---------- Textauszug ----------
Das Café Mörker links vor dem Bogenhaus, um 1930
Das Café Mörker um 1950
Eleganz im Stil der 50er-Jahre im Café Mörker

Es folgte das Café Mörker, später Elpert, das durch Erbschaft aus der früheren Bäckerei Goosmann hervorging. Dieses Café war bis in die 70er-Jahre ein beliebter Treffpunkt der Lingener Gesellschaft.

Das Geschäftshaus Adelmann rechts vor dem Bogenhaus, um 1930

An der gegenüberliegenden Straßenseite erwarb 1905 der Kaufmann Gerhard Adelmann zwei alte Gebäude, die er zu einem Geschäftshaus für seine Schuh- und Lederwarenhandlung umbaute. Unter seinem Enkel Hermann Adelmann wurde daraus eine weithin bekannte Spielwarenhandlung mit einem eigenen Spielzeugmuseum.

Blick auf das Bogenhaus mit Durchblick zum Bahnhof, um 1900

In der Höhe der heutigen Abzweigungen der Fußwege zum Pulverturm und zum Parkhügel stand bis 1937 quer über die Straße das sogenannte Bogenhaus. Es war bei der Anlage der Marienstraße gerade frisch umgebaut und sollte aus Kostengründen nicht abgerissen werden. Daher baute man im Erdgeschoss eine Durchfahrt für die Fahrzeuge und seitlich davon zwei Durchgänge für die Fußgänger ein.
---------- Aufgeführte Einträge ----------
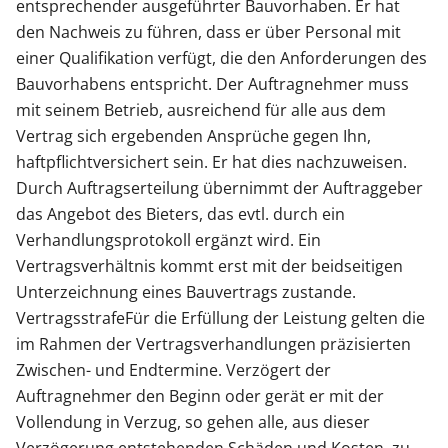
entsprechender ausgeführter Bauvorhaben. Er hat
den Nachweis zu führen, dass er über Personal mit
einer Qualifikation verfügt, die den Anforderungen des
Bauvorhabens entspricht. Der Auftragnehmer muss
mit seinem Betrieb, ausreichend für alle aus dem
Vertrag sich ergebenden Ansprüche gegen Ihn,
haftpflichtversichert sein. Er hat dies nachzuweisen.
Durch Auftragserteilung übernimmt der Auftraggeber
das Angebot des Bieters, das evtl. durch ein
Verhandlungsprotokoll ergänzt wird. Ein
Vertragsverhältnis kommt erst mit der beidseitigen
Unterzeichnung eines Bauvertrags zustande.
VertragsstrafeFür die Erfüllung der Leistung gelten die
im Rahmen der Vertragsverhandlungen präzisierten
Zwischen- und Endtermine. Verzögert der
Auftragnehmer den Beginn oder gerät er mit der
Vollendung in Verzug, so gehen alle, aus dieser
Verzögerung entstehenden Schäden und Kosten, zu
----------
▶ _Aufgaben_
1. Kopiere aus dem Textauszug über das Bogenhaus alles von „Es folgte das“ bis hinunter zu „der Lingener Gesellschaft.“, ohne ein Wort zu ändern.
2. Greif den Textauszug über das Bogenhaus dort auf, wo er endet, und schreib ihn weiter.

▶ _Gelöste Aufgaben_
1.
Es folgte das Café Mörker, später Elpert, das durch Erbschaft aus der früheren Bäckerei Goosmann hervorging. Dieses Café war bis in die 70er-Jahre ein beliebter Treffpunkt der Lingener Gesellschaft.

2.
Blick aus der Durchfahrt des Bogenhauses in Richtung Bahnhof, um 1900

So entstand an der Straße zum Bahnhof quasi ein viertes Lingener Stadttor. Für die immer größer werdenden Kraftfahrzeuge war die Durchfahrt jedoch zu eng und so wurde das Bogenhaus 1937 abgerissen.

Das Geschäft Müller-Wipperfürth neben dem alten Postamt, um 1970

Hinter dem Bogen schlossen sich rechts das Geschäftshaus Appelhans und das Haus des Arztes Dr. Adelmann an. Etwas zurückversetzt lag das stattliche Wohnhaus des Bürgermeisters Werner von Beesten, in dem später der Bierverlag von Lobenberg seinen Sitz hatte. Bis zum Abbruch 2008 hatte hier das Geschäft „In’t olle Hus“ seine Verkaufsräume. In dieser Höhe endete die geschlossene Bebauung und auf der rechten Straßenseite folgten nur noch das Kaiserliche Postamt und das Bahnhofshotel Nave. Später nahmen hier große Textilkaufhäuser ihren Sitz: in den 60er-Jahren Müller-Wipperfürth und in den 70er-Jahren C&A.

Das Hotel Lambers, später Heskamp; Ansichtskarte, um 1900
Das Hotel Lambers, später Heskamp, um 1890
Saal im Hotel Heskamp, um 1910
Das Hotel Heskamp, um 1910

Auf der linken Straßenseite stand anstelle des heutigen Centralkinos früher das Hotel Heskamp, in dessen Saal die ersten Filmvorführungen in Lingen stattfanden. Daneben stand ein Bürogebäude, in dem früher einmal das Lingener Finanzamt seinen Sitz hatte.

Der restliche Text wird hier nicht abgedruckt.